With joint funding from DOE’s offices of Advanced Scientific Computing  Research and Biological and Environmental Research, the scientists compared their new method of peptide identification with a widely used commercially available method. Using a set of 640,271 peptide spectra from the bacteria and high-performance computations, they correctly identified 125 percent more peptides using the new method, with a false positive rate of 5 percent.

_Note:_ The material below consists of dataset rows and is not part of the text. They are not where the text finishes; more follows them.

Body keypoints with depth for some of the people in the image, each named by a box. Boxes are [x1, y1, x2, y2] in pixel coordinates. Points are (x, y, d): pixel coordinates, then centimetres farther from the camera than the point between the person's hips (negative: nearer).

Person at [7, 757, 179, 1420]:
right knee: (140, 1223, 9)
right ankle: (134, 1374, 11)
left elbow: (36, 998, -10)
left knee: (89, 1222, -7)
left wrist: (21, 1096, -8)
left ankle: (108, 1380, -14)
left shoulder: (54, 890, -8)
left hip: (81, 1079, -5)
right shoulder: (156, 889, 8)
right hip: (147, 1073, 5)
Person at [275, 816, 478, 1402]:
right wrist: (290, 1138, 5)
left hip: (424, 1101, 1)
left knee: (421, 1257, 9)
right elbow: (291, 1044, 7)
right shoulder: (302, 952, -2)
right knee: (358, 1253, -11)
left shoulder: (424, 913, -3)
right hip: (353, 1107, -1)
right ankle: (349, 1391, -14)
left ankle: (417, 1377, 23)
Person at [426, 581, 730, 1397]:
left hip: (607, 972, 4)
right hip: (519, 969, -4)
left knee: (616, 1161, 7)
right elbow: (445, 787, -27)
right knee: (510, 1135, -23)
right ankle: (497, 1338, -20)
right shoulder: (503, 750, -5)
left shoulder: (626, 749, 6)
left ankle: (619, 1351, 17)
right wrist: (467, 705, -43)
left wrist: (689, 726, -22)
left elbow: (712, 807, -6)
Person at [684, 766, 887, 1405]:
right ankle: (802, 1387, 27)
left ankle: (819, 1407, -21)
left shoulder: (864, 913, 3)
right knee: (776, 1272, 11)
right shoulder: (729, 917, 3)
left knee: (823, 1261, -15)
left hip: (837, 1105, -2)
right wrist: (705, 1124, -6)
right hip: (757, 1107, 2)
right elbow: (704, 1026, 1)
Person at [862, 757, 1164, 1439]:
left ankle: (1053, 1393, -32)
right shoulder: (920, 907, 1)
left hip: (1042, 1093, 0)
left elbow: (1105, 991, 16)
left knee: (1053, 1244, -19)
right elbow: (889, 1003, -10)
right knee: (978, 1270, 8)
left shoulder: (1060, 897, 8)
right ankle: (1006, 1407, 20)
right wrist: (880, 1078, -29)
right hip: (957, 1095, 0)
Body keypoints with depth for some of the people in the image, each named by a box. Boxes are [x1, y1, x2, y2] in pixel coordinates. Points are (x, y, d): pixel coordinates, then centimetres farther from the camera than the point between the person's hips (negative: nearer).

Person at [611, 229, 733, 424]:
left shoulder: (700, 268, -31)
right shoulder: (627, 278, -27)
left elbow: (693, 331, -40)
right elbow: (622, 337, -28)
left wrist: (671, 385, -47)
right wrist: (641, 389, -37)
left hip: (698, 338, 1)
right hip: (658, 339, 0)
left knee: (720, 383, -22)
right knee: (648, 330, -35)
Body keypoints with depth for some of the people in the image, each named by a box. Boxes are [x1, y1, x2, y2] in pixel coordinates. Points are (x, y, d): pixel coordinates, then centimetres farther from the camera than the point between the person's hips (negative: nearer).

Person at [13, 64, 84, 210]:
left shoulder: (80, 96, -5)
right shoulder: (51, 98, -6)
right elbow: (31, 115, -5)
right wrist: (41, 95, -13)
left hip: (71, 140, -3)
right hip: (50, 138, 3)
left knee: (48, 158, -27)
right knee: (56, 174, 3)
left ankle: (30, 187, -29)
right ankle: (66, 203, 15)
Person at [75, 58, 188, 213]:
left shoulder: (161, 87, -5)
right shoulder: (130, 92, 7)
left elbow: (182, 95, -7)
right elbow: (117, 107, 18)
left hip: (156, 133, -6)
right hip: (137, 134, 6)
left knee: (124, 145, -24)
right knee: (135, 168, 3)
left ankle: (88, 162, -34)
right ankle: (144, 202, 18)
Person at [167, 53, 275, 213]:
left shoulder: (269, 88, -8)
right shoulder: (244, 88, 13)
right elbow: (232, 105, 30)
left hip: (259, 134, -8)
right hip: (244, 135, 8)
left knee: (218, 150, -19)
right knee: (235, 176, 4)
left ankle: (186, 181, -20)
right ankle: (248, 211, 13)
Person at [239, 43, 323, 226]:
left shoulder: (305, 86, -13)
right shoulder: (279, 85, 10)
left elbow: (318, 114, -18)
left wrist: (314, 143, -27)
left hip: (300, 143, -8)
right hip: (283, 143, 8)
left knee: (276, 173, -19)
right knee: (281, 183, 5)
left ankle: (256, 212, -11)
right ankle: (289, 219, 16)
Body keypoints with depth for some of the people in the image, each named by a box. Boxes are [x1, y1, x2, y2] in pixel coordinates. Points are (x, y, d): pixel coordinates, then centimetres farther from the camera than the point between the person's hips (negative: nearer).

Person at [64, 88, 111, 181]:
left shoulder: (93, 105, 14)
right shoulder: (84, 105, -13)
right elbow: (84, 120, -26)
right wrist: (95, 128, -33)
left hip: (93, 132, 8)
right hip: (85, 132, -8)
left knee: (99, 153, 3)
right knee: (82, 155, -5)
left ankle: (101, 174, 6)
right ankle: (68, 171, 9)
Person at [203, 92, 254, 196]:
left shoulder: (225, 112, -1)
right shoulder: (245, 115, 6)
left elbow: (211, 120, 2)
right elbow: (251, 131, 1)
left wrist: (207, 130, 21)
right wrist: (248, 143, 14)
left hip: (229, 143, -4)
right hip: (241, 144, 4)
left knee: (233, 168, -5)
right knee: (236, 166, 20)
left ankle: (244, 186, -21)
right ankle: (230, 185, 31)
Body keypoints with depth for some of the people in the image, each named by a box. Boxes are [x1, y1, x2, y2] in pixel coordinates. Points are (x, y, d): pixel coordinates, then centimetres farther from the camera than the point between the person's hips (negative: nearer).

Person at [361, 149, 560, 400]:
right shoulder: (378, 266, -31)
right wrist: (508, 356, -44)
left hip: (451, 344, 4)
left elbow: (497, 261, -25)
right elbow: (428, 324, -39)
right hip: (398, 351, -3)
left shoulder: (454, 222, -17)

What’s more, many of the newly identified peptides appeared to be involved in photosynthetic carbon dioxide fixation, the very process of most interest to the research team. For example, the number of peptides identifiable as participating in photosystem I, a key component in the conversion of sunlight to fuel, increased 160 percent. Whereas traditional peptide screening  methods correctly identified three protein spectra involved in transporting CO2, the new hybrid search method found 951 such spectra, with a false  discovery rate of 5 percent. The fact that the traditional  method found only  three spectra associated with the protein implied that the protein was not  very abundant and hence not very important for growth in  low CO2 conditions. In contrast, the new hybrid approach showed that this protein appears to be highly abundant at low CO2 and may therefore be  important under these growth conditions.

“The ability to identify more peptides correctly allows one to far more accurately know the metabolic potential of cells,” says collaborator Don Bryant, Ernest C. Pollard professor of biotechnology at Penn State. “This information is crucial to building accurate metabolic models of Synechococcus to enhance biofuels production through metabolic engineering of the organism.”

Looking ahead, Cannon and his colleagues continue to refine the algorithm, and to incorporate MSPolygraph into cloud computing, where bioinformatics analysts could use it to interpret proteomics data.

The idea, Cannon says, is to provide a desktop interface for analysts to access supercomputing resources and visualize results by overlaying identified peptides, much like taking a scanned bird silhouette and overlaying it with potential species matches.

Short term, making peptide identification more visual and user friendly should speed matching and help cull out bad data. Down the road, Cannon sees a time when methods will have evolved to do predictive simulations.